Magic gets a pass because magic.

I don't think magic gets a pass from being disassociated. As a DM I like disassociated mechanics for the players: it gives them a way to have authorship in the game outside their direct characters. As a player I despise disassociated mechanics that I can use or that can affect my character, regardless of power source.
 


G

Guest 6801328

Guest
I don't think magic gets a pass from being disassociated. As a DM I like disassociated mechanics for the players: it gives them a way to have authorship in the game outside their direct characters. As a player I despise disassociated mechanics that I can use or that can affect my character, regardless of power source.

By "getting a pass" I was referring just to the limited use per day aspect of spellcasting, not that it gets a pass in general.

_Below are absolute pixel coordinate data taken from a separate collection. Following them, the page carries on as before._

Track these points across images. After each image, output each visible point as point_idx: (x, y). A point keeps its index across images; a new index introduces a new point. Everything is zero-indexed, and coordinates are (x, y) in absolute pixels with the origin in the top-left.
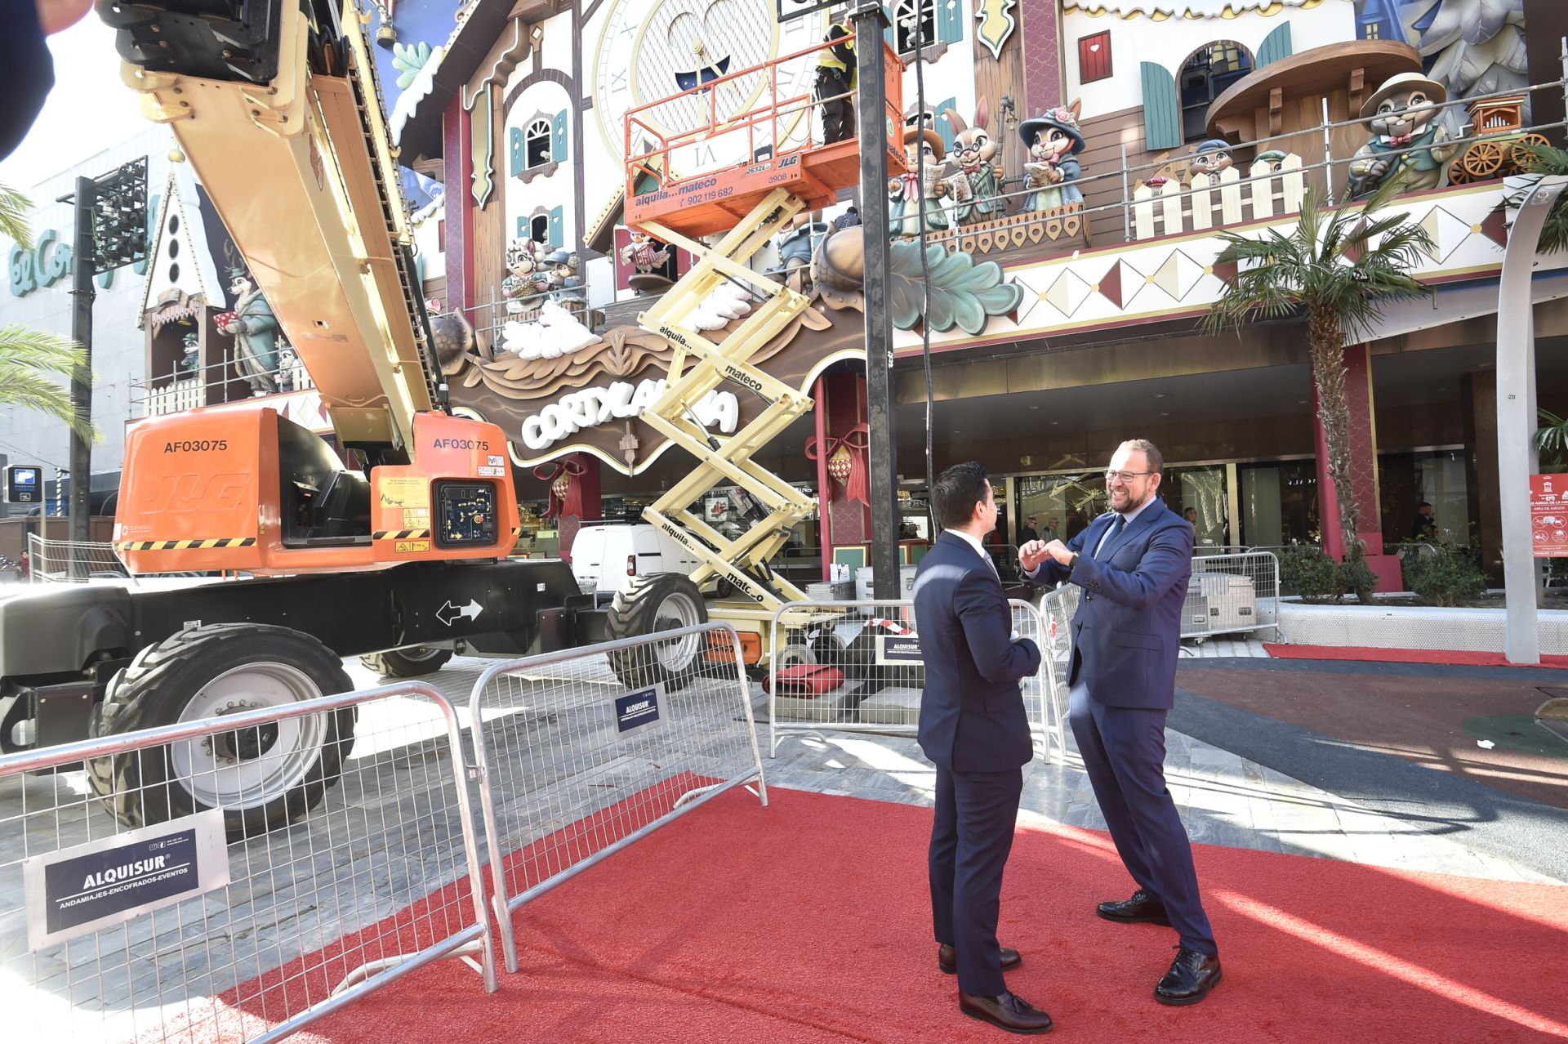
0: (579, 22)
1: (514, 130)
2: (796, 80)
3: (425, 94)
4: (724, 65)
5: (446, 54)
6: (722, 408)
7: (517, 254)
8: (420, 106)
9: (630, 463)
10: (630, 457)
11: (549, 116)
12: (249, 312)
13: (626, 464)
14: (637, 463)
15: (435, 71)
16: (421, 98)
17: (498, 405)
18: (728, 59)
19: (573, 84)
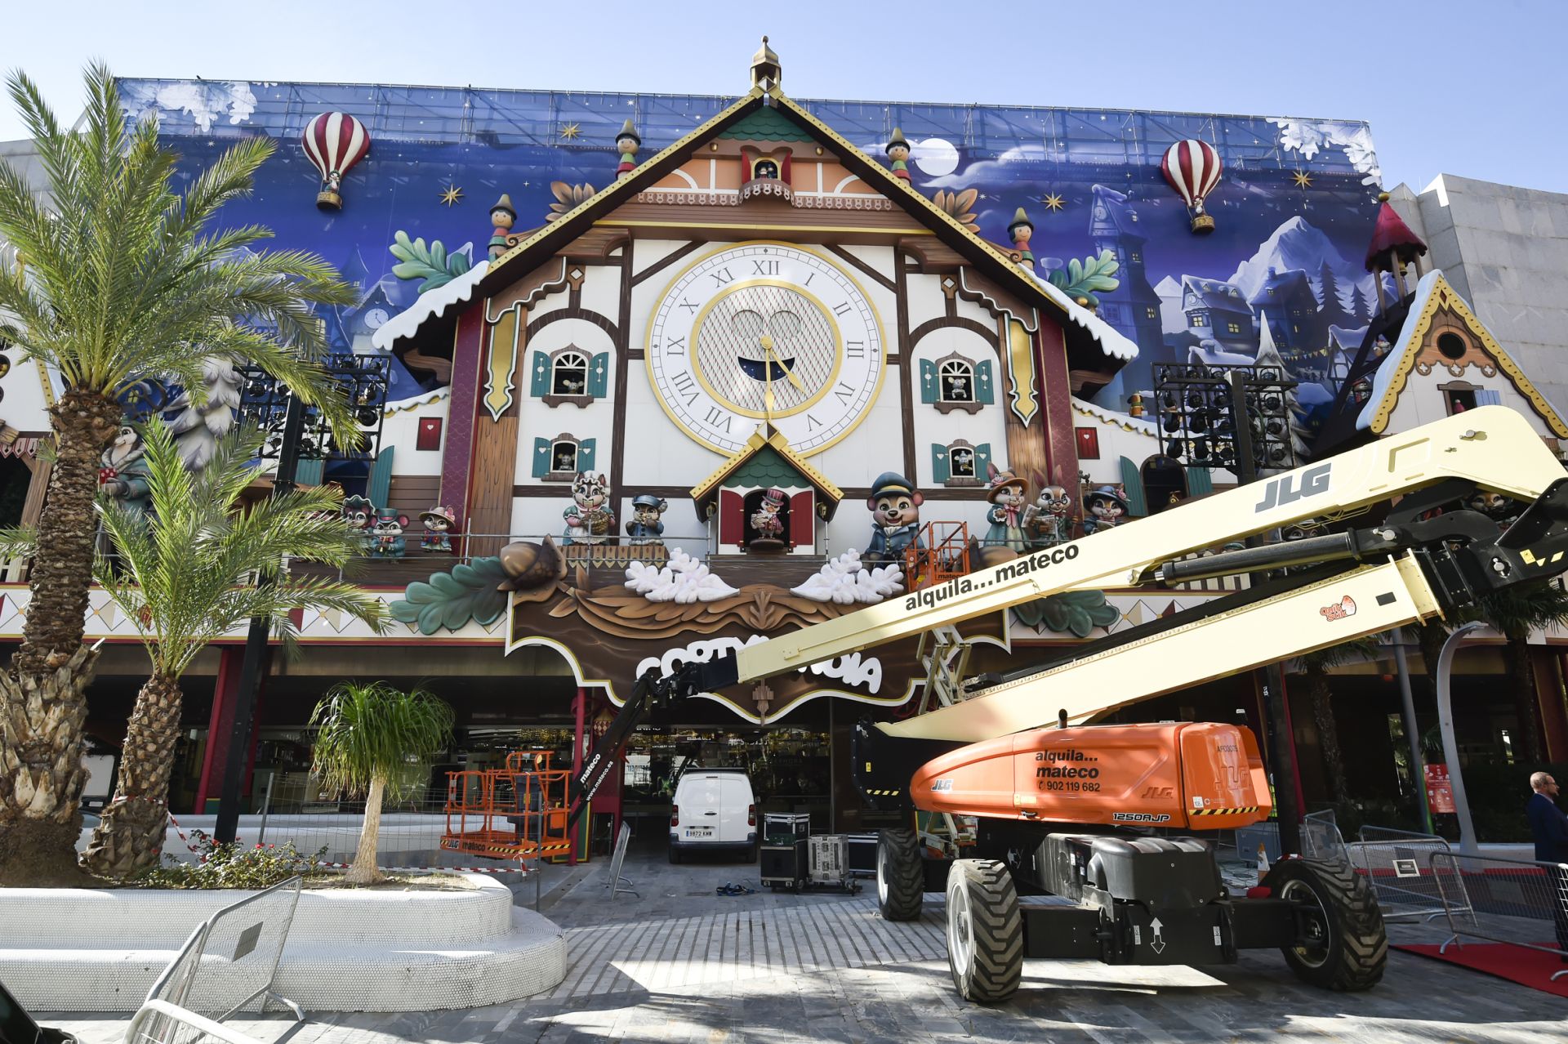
0: (629, 282)
1: (538, 354)
2: (856, 395)
3: (459, 300)
4: (790, 363)
5: (492, 270)
6: (871, 672)
7: (593, 487)
8: (448, 308)
9: (763, 713)
10: (763, 707)
11: (588, 354)
12: (132, 470)
13: (757, 714)
14: (769, 713)
15: (477, 282)
16: (454, 301)
17: (593, 640)
18: (793, 360)
19: (619, 334)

Maybe that's still dissociative for you, but that's all I meant.
 

Tony Vargas

Legend
I can't believe I had to explain the concept of, "Don't tell other people why they do and don't like things." We've beaten this Paladin to death.
Yet, still, the whole kerfuffle fuffling your thread is not about dislike, but about identity: 4e being "Not really D&D" in some valid sense, needn't be about dislike. Often closely associated with it, sure, but not resting solely on it (and, if it does rest solely on dislike, frankly, not relevant to what the Essence of D&D might be).